_Assigned task_
Copy the lines of the material exactly, from its first line through the line containing "- Develop a". Leave the pictures out of your answer.

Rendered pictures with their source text
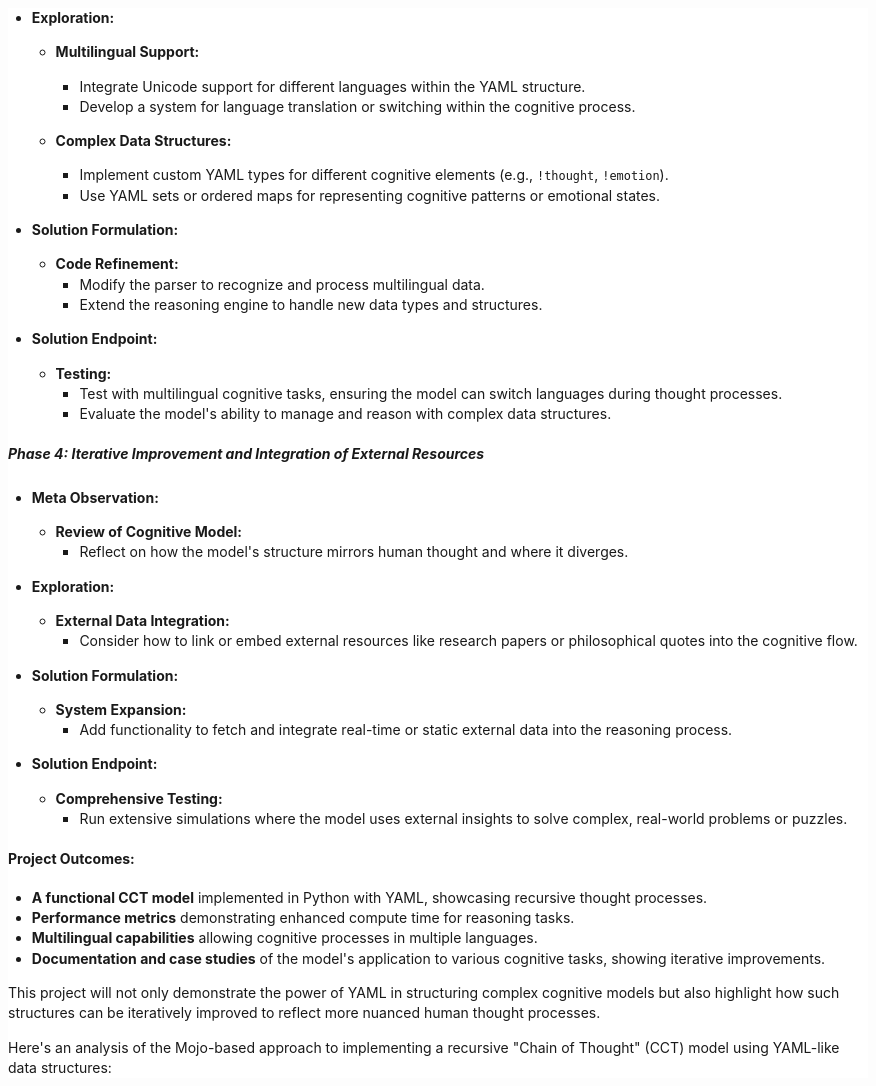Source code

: - **Exploration:**
  - **Multilingual Support:**
    - Integrate Unicode support for different languages within the YAML structure.
    - Develop a system for language translation or switching within the cognitive process.

  - **Complex Data Structures:**
    - Implement custom YAML types for different cognitive elements (e.g., `!thought`, `!emotion`).
    - Use YAML sets or ordered maps for representing cognitive patterns or emotional states.

- **Solution Formulation:**
  - **Code Refinement:**
    - Modify the parser to recognize and process multilingual data.
    - Extend the reasoning engine to handle new data types and structures.

- **Solution Endpoint:**
  - **Testing:**
    - Test with multilingual cognitive tasks, ensuring the model can switch languages during thought processes.
    - Evaluate the model's ability to manage and reason with complex data structures.

##### **Phase 4: Iterative Improvement and Integration of External Resources**

- **Meta Observation:**
  - **Review of Cognitive Model:**
    - Reflect on how the model's structure mirrors human thought and where it diverges.

- **Exploration:**
  - **External Data Integration:**
    - Consider how to link or embed external resources like research papers or philosophical quotes into the cognitive flow.

- **Solution Formulation:**
  - **System Expansion:**
    - Add functionality to fetch and integrate real-time or static external data into the reasoning process.

- **Solution Endpoint:**
  - **Comprehensive Testing:**
    - Run extensive simulations where the model uses external insights to solve complex, real-world problems or puzzles.

#### **Project Outcomes:**

- **A functional CCT model** implemented in Python with YAML, showcasing recursive thought processes.
- **Performance metrics** demonstrating enhanced compute time for reasoning tasks.
- **Multilingual capabilities** allowing cognitive processes in multiple languages.
- **Documentation and case studies** of the model's application to various cognitive tasks, showing iterative improvements.

This project will not only demonstrate the power of YAML in structuring complex cognitive models but also highlight how such structures can be iteratively improved to reflect more nuanced human thought processes.

Here's an analysis of the Mojo-based approach to implementing a recursive "Chain of Thought" (CCT) model using YAML-like data structures:
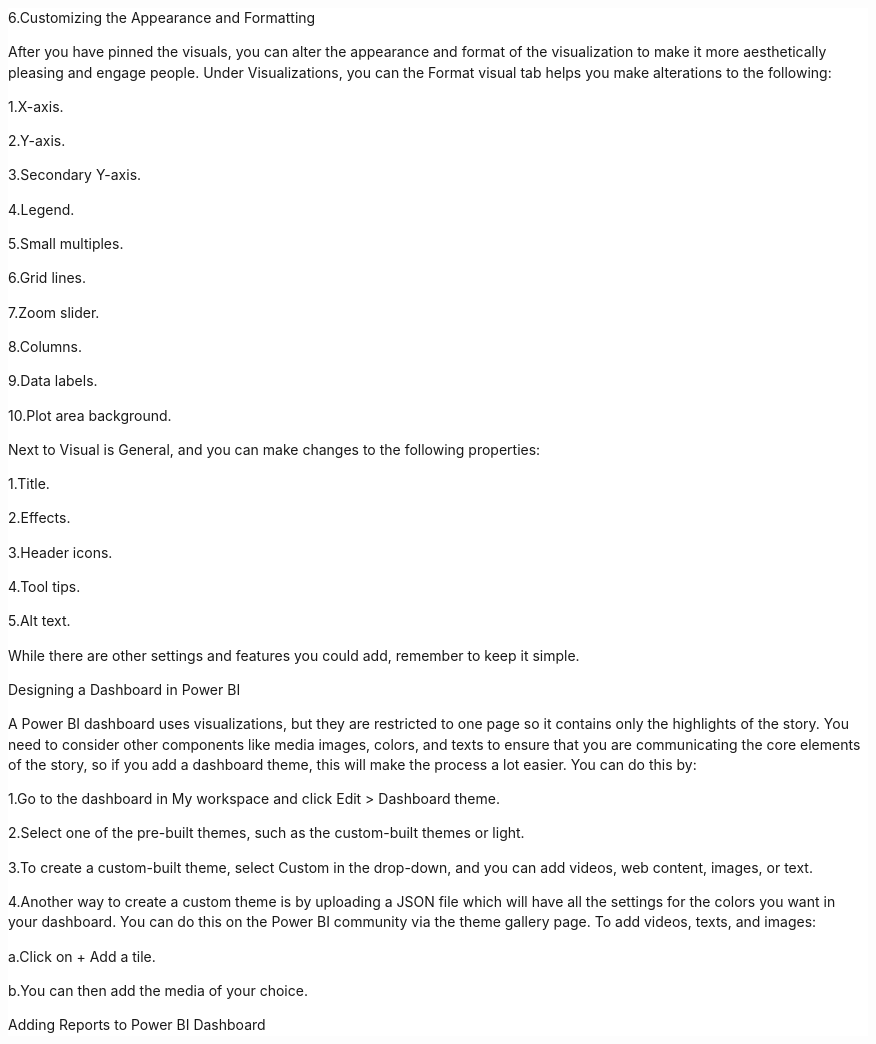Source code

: 6.Customizing the Appearance and Formatting

After you have pinned the visuals, you can alter the appearance and format of the visualization to make it more aesthetically pleasing and engage people. Under Visualizations, you can the Format visual tab helps you make alterations to the following:

1.X-axis.

2.Y-axis.

3.Secondary Y-axis.

4.Legend.

5.Small multiples.

6.Grid lines.

7.Zoom slider.

8.Columns.

9.Data labels.

10.Plot area background.

Next to Visual is General, and you can make changes to the following properties:

1.Title.

2.Effects.

3.Header icons.

4.Tool tips.

5.Alt text.

While there are other settings and features you could add, remember to keep it simple.

Designing a Dashboard in Power BI

A Power BI dashboard uses visualizations, but they are restricted to one page so it contains only the highlights of the story. You need to consider other components like media images, colors, and texts to ensure that you are communicating the core elements of the story, so if you add a dashboard theme, this will make the process a lot easier. You can do this by:

1.Go to the dashboard in My workspace and click Edit > Dashboard theme.

2.Select one of the pre-built themes, such as the custom-built themes or light.

3.To create a custom-built theme, select Custom in the drop-down, and you can add videos, web content, images, or text.

4.Another way to create a custom theme is by uploading a JSON file which will have all the settings for the colors you want in your dashboard. You can do this on the Power BI community via the theme gallery page. To add videos, texts, and images:

a.Click on + Add a tile.

b.You can then add the media of your choice.

Adding Reports to Power BI Dashboard
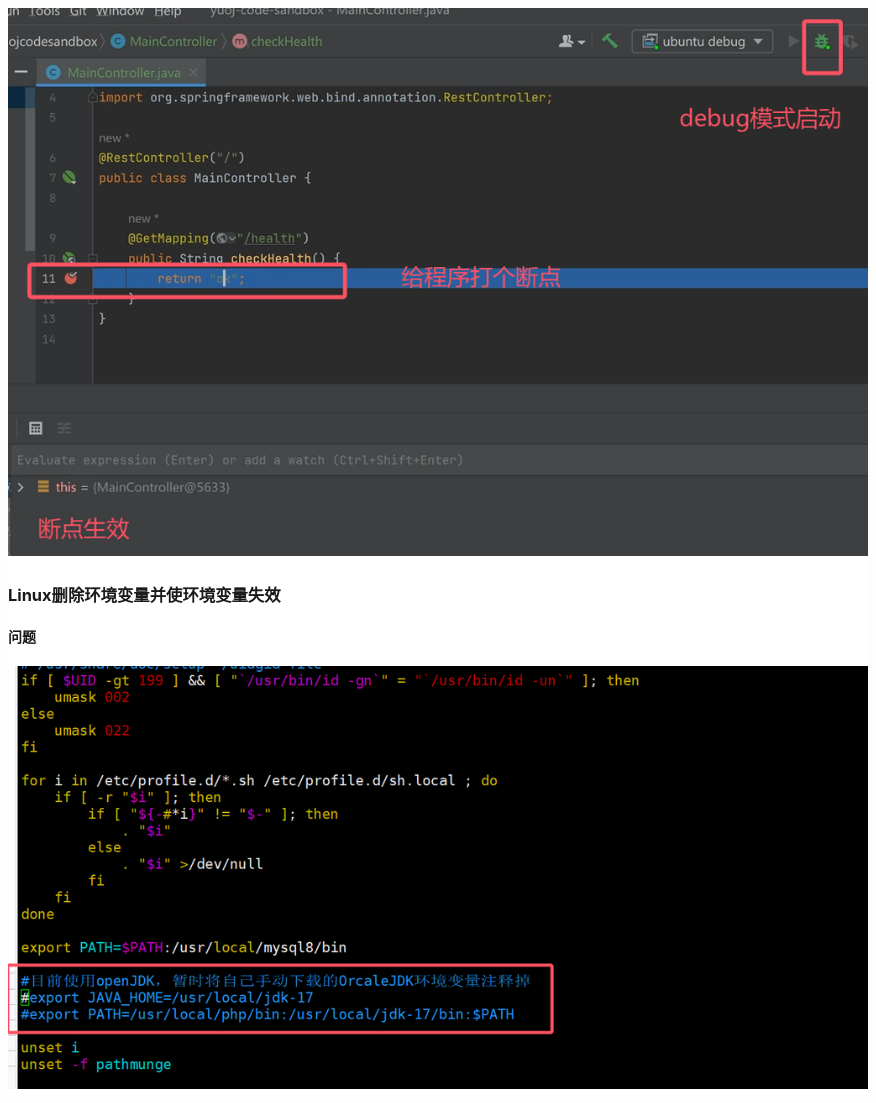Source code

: ![image-20241226162435677](./assets/Linux-拓展/image-20241226162435677.png)

### Linux删除环境变量并使环境变量失效

#### 问题

![image-20241226104956929](./assets/Linux-拓展/image-20241226104956929.png)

_Exercise answer_
Source code

: - **Exploration:**
  - **Multilingual Support:**
    - Integrate Unicode support for different languages within the YAML structure.
    - Develop a system for language translation or switching within the cognitive process.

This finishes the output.